[ISSUE] Error: cannot create group: unexpected error handling request: invalid character 'h' looking for beginning of value

[mike-decaro]

Description Attempting to create a workspace group through terraform; intent of the group is to manage workspace permissions for any service principal associated to the account

Provider access key being used is that of an account-level admin.

Apply works successfully without below databricks_group resource

Reproduction

Provider:

provider "databricks" {
  host  = data.aws_ssm_parameter.databricks_workspace_url.value
  token = data.aws_ssm_parameter.databricks_workspace_token.value
}

Resource:

resource "databricks_group" "service_principals" {
  display_name = "Service Principals - ${local.workspace_name}"
}

Expected behavior Group is created in workspace

Is it a regression? No

Debug Logs Request log:

│ POST /api/2.0/preview/scim/v2/Groups
│ > * Host: 
│ > * Accept: application/json
│ > * Authorization: REDACTED
│ > * Content-Type: application/scim+json; charset=utf-8
│ > * Traceparent: 00-03f3a8b365c15c5f7ba5441774ecae42-5471b186fc92ad05-01
│ > * User-Agent: databricks-tf-provider/1.50.0 databricks-sdk-go/0.44.0 go/1.22.6 os/darwin terraform/1.2.2 resource/group auth/pat
│ > {
│ >   "displayName": "Service Principals - playground",
│ >   "entitlements": [
│ >     {}
│ >   ],
│ >   "schemas": [
│ >     "urn:ietf:params:scim:schemas:core:2.0:Group"
│ >   ]
│ > }
│ < HTTP/2.0 403 Forbidden
│ < * Content-Type: application/json
│ < * Date: Wed, 21 Aug 2024 00:31:39 GMT
│ < * Server: databricks
│ < * Strict-Transport-Security: max-age=31536000; includeSubDomains; preload
│ < * Vary: Accept-Encoding
│ < * X-Content-Type-Options: nosniff
│ < * X-Databricks-Org-Id: 1936515022650552
│ < * X-Databricks-Reason-Phrase: https://dbc-2afba066-fe0a.cloud.databricks.com/api/2.0/preview/scim/v2/Groups is only accessible by admins.
│ < https://dbc-2afba066-fe0a.cloud.databricks.com/api/2.0/preview/scim/v2/Groups is only accessible by admins.
│ 
│   with databricks_group.service_principals,
│   on groups.tf line 13, in resource "databricks_group" "service_principals":
│   13: resource "databricks_group" "service_principals" {
│ 

Other Information

• Terraform version 1.2.2
• Databricks provider 1.5.0

Additional context

Group is being created after change from basic auth to OAuth so that account level service principal's token can be used to apply workspace infrastructure.

[mike-decaro]

It looks like this resulted from an account-level issue we had.

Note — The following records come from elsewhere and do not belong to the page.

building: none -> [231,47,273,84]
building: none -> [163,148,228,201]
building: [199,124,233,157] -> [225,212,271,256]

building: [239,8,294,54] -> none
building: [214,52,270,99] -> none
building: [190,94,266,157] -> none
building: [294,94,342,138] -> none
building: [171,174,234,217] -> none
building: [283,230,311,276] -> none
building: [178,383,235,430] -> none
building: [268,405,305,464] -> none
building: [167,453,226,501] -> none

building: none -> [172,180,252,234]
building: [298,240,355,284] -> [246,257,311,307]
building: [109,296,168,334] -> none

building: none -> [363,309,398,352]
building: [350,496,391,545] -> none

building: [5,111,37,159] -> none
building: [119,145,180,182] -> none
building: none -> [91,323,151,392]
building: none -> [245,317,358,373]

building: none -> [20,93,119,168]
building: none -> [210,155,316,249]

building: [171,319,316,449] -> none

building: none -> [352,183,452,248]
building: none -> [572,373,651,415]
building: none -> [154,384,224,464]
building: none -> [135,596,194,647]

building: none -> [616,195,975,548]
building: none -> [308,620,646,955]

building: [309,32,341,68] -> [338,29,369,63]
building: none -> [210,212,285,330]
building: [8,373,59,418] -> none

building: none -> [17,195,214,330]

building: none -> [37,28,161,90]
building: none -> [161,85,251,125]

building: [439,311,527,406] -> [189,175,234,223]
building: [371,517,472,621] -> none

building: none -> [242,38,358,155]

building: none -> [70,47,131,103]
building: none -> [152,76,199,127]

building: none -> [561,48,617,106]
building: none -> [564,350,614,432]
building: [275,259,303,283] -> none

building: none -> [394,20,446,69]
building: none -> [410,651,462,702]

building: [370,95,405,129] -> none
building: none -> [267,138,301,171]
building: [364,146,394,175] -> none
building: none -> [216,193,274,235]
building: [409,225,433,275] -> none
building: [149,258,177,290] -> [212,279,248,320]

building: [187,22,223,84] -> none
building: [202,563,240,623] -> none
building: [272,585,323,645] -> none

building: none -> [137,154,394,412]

A service principal created in the account was not correctly propagated to all of our workspaces; in the ones that it did, we were able to assign admin permissions to the service principal and the terraform was successfully applied. In the others, the error remains.

The message buried in the error that "Groups is only accessible by admins." is correct here, because the service principal is not admin (as it is not found at all in the workspace), but I do feel it is a bit hidden in the response, and a message that "service principal could not be found in workspace XXXX" would have been more clear.

[dhawal25]

Hi @mike-decaro Even I am facing this issue with databricks_entitlement resource in TF. The SP used has admin level access for said DBX workspace. Anything specific I need to check?

[mike-decaro]

@dhawal25 here are the things I have added for the SP

Account

• Service Principal > Roles > Account Admin
• Service Principal > Permissions > Service Principal: Manager & Service Principal: User

Workspace

• workspace settings > Identity and Access > Groups > admins
  • I imagine you've done this already, but worth mentioning just as "stuff I have done"
• I also made a specific "Service Principals - " group that contains only this SP, and has Workspace Access and SQL Access entitlements. It feels like I don't need this, but things are too fragile right now for me to want to remove things.
• Make sure that the Permissions from the account and federated down to the workspace too, so in the workspace you see Service Principal: Manager & Service Principal: User on the SP's permission page for the account principal.

Caveat: Ran into this the same time I was converting to use OAuth instead of basic auth. In order to get the token updated in it's storage for the workspace to use (our account and workspace terraform are split into multiple backends), I had to hand-assign the SP's permissions in the workspace to apply the account Terraform, or the client ID & Secret being used by the account had no permissions to apply the workspace. It felt very circular, but that may well be just how our set up took. It was a previous issue we faced prior to this "group requires admin" though so I'm hoping you don't have to deal with this.

[dhawal25]

Hey @mike-decaro Thanks for the details. Granting admin rights to SP as mentioned worked. Thank you again.